Work to complete:
Would you reproduce all of the entries exactly?

Data supplied:
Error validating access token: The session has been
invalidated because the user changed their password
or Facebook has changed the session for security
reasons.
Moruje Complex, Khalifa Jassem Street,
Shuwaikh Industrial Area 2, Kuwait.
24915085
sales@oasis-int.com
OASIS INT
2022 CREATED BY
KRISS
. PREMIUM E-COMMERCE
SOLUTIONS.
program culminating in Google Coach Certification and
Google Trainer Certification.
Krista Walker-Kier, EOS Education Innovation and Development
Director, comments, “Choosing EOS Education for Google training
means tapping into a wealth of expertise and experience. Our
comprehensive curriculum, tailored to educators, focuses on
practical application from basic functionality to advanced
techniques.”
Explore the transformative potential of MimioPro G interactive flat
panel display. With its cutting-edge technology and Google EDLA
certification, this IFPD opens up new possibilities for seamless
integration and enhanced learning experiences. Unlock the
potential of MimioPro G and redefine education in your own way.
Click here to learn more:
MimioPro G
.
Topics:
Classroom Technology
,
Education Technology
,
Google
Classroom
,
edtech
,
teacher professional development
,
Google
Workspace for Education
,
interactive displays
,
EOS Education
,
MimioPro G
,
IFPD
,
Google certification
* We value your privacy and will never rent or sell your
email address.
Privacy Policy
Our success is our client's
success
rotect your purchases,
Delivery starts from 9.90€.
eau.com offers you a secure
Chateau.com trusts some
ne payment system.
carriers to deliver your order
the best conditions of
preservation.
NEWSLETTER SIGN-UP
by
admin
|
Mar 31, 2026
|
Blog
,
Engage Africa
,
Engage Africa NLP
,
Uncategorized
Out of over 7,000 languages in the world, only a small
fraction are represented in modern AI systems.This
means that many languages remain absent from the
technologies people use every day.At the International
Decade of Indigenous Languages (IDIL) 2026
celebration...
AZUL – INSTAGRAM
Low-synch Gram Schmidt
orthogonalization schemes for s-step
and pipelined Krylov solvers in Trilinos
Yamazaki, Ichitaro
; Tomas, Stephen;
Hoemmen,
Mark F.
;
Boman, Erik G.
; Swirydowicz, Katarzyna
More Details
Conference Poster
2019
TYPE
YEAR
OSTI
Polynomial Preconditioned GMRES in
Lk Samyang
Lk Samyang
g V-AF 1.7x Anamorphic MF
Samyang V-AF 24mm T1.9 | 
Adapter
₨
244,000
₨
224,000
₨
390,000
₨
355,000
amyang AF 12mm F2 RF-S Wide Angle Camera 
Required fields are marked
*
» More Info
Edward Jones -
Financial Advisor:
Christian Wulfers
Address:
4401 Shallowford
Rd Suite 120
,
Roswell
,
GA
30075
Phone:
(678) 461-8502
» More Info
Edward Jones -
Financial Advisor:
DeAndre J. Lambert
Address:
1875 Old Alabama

Expected answer:
Error validating access token: The session has been
invalidated because the user changed their password
or Facebook has changed the session for security
reasons.
Moruje Complex, Khalifa Jassem Street,
Shuwaikh Industrial Area 2, Kuwait.
24915085
sales@oasis-int.com
OASIS INT
2022 CREATED BY
KRISS
. PREMIUM E-COMMERCE
SOLUTIONS.
program culminating in Google Coach Certification and
Google Trainer Certification.
Krista Walker-Kier, EOS Education Innovation and Development
Director, comments, “Choosing EOS Education for Google training
means tapping into a wealth of expertise and experience. Our
comprehensive curriculum, tailored to educators, focuses on
practical application from basic functionality to advanced
techniques.”
Explore the transformative potential of MimioPro G interactive flat
panel display. With its cutting-edge technology and Google EDLA
certification, this IFPD opens up new possibilities for seamless
integration and enhanced learning experiences. Unlock the
potential of MimioPro G and redefine education in your own way.
Click here to learn more:
MimioPro G
.
Topics:
Classroom Technology
,
Education Technology
,
Google
Classroom
,
edtech
,
teacher professional development
,
Google
Workspace for Education
,
interactive displays
,
EOS Education
,
MimioPro G
,
IFPD
,
Google certification
* We value your privacy and will never rent or sell your
email address.
Privacy Policy
Our success is our client's
success
rotect your purchases,
Delivery starts from 9.90€.
eau.com offers you a secure
Chateau.com trusts some
ne payment system.
carriers to deliver your order
the best conditions of
preservation.
NEWSLETTER SIGN-UP
by
admin
|
Mar 31, 2026
|
Blog
,
Engage Africa
,
Engage Africa NLP
,
Uncategorized
Out of over 7,000 languages in the world, only a small
fraction are represented in modern AI systems.This
means that many languages remain absent from the
technologies people use every day.At the International
Decade of Indigenous Languages (IDIL) 2026
celebration...
AZUL – INSTAGRAM
Low-synch Gram Schmidt
orthogonalization schemes for s-step
and pipelined Krylov solvers in Trilinos
Yamazaki, Ichitaro
; Tomas, Stephen;
Hoemmen,
Mark F.
;
Boman, Erik G.
; Swirydowicz, Katarzyna
More Details
Conference Poster
2019
TYPE
YEAR
OSTI
Polynomial Preconditioned GMRES in
Lk Samyang
Lk Samyang
g V-AF 1.7x Anamorphic MF
Samyang V-AF 24mm T1.9 | 
Adapter
₨
244,000
₨
224,000
₨
390,000
₨
355,000
amyang AF 12mm F2 RF-S Wide Angle Camera 
Required fields are marked
*
» More Info
Edward Jones -
Financial Advisor:
Christian Wulfers
Address:
4401 Shallowford
Rd Suite 120
,
Roswell
,
GA
30075
Phone:
(678) 461-8502
» More Info
Edward Jones -
Financial Advisor:
DeAndre J. Lambert
Address:
1875 Old Alabama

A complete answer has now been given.